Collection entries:

┌──

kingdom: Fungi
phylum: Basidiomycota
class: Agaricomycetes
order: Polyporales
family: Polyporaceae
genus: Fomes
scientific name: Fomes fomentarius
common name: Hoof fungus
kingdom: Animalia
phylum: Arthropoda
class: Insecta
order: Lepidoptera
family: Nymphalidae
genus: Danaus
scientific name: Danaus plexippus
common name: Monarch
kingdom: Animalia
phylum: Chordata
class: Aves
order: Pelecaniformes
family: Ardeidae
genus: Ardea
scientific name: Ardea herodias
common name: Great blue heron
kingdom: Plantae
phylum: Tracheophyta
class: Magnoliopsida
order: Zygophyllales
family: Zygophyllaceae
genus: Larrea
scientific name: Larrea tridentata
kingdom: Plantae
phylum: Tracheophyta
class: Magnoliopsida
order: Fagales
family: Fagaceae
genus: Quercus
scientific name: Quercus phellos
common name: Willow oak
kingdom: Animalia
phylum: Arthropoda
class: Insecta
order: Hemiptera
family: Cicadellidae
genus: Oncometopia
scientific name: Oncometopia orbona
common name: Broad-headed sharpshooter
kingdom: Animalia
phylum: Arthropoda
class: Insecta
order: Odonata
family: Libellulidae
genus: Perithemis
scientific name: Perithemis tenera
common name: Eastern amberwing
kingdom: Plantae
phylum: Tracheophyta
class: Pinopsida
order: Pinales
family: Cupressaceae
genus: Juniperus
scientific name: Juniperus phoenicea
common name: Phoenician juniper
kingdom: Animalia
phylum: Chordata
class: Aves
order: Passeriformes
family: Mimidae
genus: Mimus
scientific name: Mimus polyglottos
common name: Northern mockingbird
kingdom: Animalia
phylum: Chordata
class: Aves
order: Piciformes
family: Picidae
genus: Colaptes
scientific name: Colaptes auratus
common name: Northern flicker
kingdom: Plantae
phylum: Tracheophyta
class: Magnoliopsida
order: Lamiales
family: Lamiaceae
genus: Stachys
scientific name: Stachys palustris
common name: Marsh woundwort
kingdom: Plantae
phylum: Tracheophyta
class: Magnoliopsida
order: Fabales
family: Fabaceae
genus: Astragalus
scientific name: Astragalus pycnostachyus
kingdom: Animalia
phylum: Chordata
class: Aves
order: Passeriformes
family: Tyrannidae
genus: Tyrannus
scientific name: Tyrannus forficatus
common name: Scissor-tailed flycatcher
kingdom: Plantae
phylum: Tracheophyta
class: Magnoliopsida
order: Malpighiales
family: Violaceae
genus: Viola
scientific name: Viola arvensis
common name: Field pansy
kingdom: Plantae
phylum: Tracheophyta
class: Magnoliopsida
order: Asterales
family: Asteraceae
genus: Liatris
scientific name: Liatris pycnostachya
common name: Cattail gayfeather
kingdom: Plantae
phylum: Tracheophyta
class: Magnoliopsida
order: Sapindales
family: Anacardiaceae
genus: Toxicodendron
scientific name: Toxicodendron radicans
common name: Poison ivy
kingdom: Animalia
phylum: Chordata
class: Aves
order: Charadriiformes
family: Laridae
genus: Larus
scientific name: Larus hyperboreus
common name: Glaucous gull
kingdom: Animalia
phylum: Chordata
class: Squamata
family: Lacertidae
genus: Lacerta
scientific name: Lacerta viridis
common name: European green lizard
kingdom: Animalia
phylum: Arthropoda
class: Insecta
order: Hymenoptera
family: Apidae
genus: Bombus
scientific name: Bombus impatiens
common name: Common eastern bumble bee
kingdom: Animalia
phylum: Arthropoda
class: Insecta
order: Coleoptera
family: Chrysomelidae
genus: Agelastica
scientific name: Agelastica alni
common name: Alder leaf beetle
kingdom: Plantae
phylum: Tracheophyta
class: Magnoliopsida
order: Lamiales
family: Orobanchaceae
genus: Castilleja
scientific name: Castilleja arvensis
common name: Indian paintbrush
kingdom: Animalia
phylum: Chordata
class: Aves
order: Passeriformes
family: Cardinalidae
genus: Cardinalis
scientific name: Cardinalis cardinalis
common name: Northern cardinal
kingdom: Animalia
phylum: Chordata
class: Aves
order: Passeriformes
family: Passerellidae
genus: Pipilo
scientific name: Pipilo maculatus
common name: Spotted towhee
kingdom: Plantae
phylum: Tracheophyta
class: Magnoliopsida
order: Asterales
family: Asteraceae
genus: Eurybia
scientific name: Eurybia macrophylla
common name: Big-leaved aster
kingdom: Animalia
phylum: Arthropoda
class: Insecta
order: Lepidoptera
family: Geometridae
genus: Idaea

└──

GIVEN TASK: Please turn all of the lines above into a numbered list, leaving out any blank lines.

ANSWER:
1. kingdom: Fungi
2. phylum: Basidiomycota
3. class: Agaricomycetes
4. order: Polyporales
5. family: Polyporaceae
6. genus: Fomes
7. scientific name: Fomes fomentarius
8. common name: Hoof fungus
9. kingdom: Animalia
10. phylum: Arthropoda
11. class: Insecta
12. order: Lepidoptera
13. family: Nymphalidae
14. genus: Danaus
15. scientific name: Danaus plexippus
16. common name: Monarch
17. kingdom: Animalia
18. phylum: Chordata
19. class: Aves
20. order: Pelecaniformes
21. family: Ardeidae
22. genus: Ardea
23. scientific name: Ardea herodias
24. common name: Great blue heron
25. kingdom: Plantae
26. phylum: Tracheophyta
27. class: Magnoliopsida
28. order: Zygophyllales
29. family: Zygophyllaceae
30. genus: Larrea
31. scientific name: Larrea tridentata
32. kingdom: Plantae
33. phylum: Tracheophyta
34. class: Magnoliopsida
35. order: Fagales
36. family: Fagaceae
37. genus: Quercus
38. scientific name: Quercus phellos
39. common name: Willow oak
40. kingdom: Animalia
41. phylum: Arthropoda
42. class: Insecta
43. order: Hemiptera
44. family: Cicadellidae
45. genus: Oncometopia
46. scientific name: Oncometopia orbona
47. common name: Broad-headed sharpshooter
48. kingdom: Animalia
49. phylum: Arthropoda
50. class: Insecta
51. order: Odonata
52. family: Libellulidae
53. genus: Perithemis
54. scientific name: Perithemis tenera
55. common name: Eastern amberwing
56. kingdom: Plantae
57. phylum: Tracheophyta
58. class: Pinopsida
59. order: Pinales
60. family: Cupressaceae
61. genus: Juniperus
62. scientific name: Juniperus phoenicea
63. common name: Phoenician juniper
64. kingdom: Animalia
65. phylum: Chordata
66. class: Aves
67. order: Passeriformes
68. family: Mimidae
69. genus: Mimus
70. scientific name: Mimus polyglottos
71. common name: Northern mockingbird
72. kingdom: Animalia
73. phylum: Chordata
74. class: Aves
75. order: Piciformes
76. family: Picidae
77. genus: Colaptes
78. scientific name: Colaptes auratus
79. common name: Northern flicker
80. kingdom: Plantae
81. phylum: Tracheophyta
82. class: Magnoliopsida
83. order: Lamiales
84. family: Lamiaceae
85. genus: Stachys
86. scientific name: Stachys palustris
87. common name: Marsh woundwort
88. kingdom: Plantae
89. phylum: Tracheophyta
90. class: Magnoliopsida
91. order: Fabales
92. family: Fabaceae
93. genus: Astragalus
94. scientific name: Astragalus pycnostachyus
95. kingdom: Animalia
96. phylum: Chordata
97. class: Aves
98. order: Passeriformes
99. family: Tyrannidae
100. genus: Tyrannus
101. scientific name: Tyrannus forficatus
102. common name: Scissor-tailed flycatcher
103. kingdom: Plantae
104. phylum: Tracheophyta
105. class: Magnoliopsida
106. order: Malpighiales
107. family: Violaceae
108. genus: Viola
109. scientific name: Viola arvensis
110. common name: Field pansy
111. kingdom: Plantae
112. phylum: Tracheophyta
113. class: Magnoliopsida
114. order: Asterales
115. family: Asteraceae
116. genus: Liatris
117. scientific name: Liatris pycnostachya
118. common name: Cattail gayfeather
119. kingdom: Plantae
120. phylum: Tracheophyta
121. class: Magnoliopsida
122. order: Sapindales
123. family: Anacardiaceae
124. genus: Toxicodendron
125. scientific name: Toxicodendron radicans
126. common name: Poison ivy
127. kingdom: Animalia
128. phylum: Chordata
129. class: Aves
130. order: Charadriiformes
131. family: Laridae
132. genus: Larus
133. scientific name: Larus hyperboreus
134. common name: Glaucous gull
135. kingdom: Animalia
136. phylum: Chordata
137. class: Squamata
138. family: Lacertidae
139. genus: Lacerta
140. scientific name: Lacerta viridis
141. common name: European green lizard
142. kingdom: Animalia
143. phylum: Arthropoda
144. class: Insecta
145. order: Hymenoptera
146. family: Apidae
147. genus: Bombus
148. scientific name: Bombus impatiens
149. common name: Common eastern bumble bee
150. kingdom: Animalia
151. phylum: Arthropoda
152. class: Insecta
153. order: Coleoptera
154. family: Chrysomelidae
155. genus: Agelastica
156. scientific name: Agelastica alni
157. common name: Alder leaf beetle
158. kingdom: Plantae
159. phylum: Tracheophyta
160. class: Magnoliopsida
161. order: Lamiales
162. family: Orobanchaceae
163. genus: Castilleja
164. scientific name: Castilleja arvensis
165. common name: Indian paintbrush
166. kingdom: Animalia
167. phylum: Chordata
168. class: Aves
169. order: Passeriformes
170. family: Cardinalidae
171. genus: Cardinalis
172. scientific name: Cardinalis cardinalis
173. common name: Northern cardinal
174. kingdom: Animalia
175. phylum: Chordata
176. class: Aves
177. order: Passeriformes
178. family: Passerellidae
179. genus: Pipilo
180. scientific name: Pipilo maculatus
181. common name: Spotted towhee
182. kingdom: Plantae
183. phylum: Tracheophyta
184. class: Magnoliopsida
185. order: Asterales
186. family: Asteraceae
187. genus: Eurybia
188. scientific name: Eurybia macrophylla
189. common name: Big-leaved aster
190. kingdom: Animalia
191. phylum: Arthropoda
192. class: Insecta
193. order: Lepidoptera
194. family: Geometridae
195. genus: Idaea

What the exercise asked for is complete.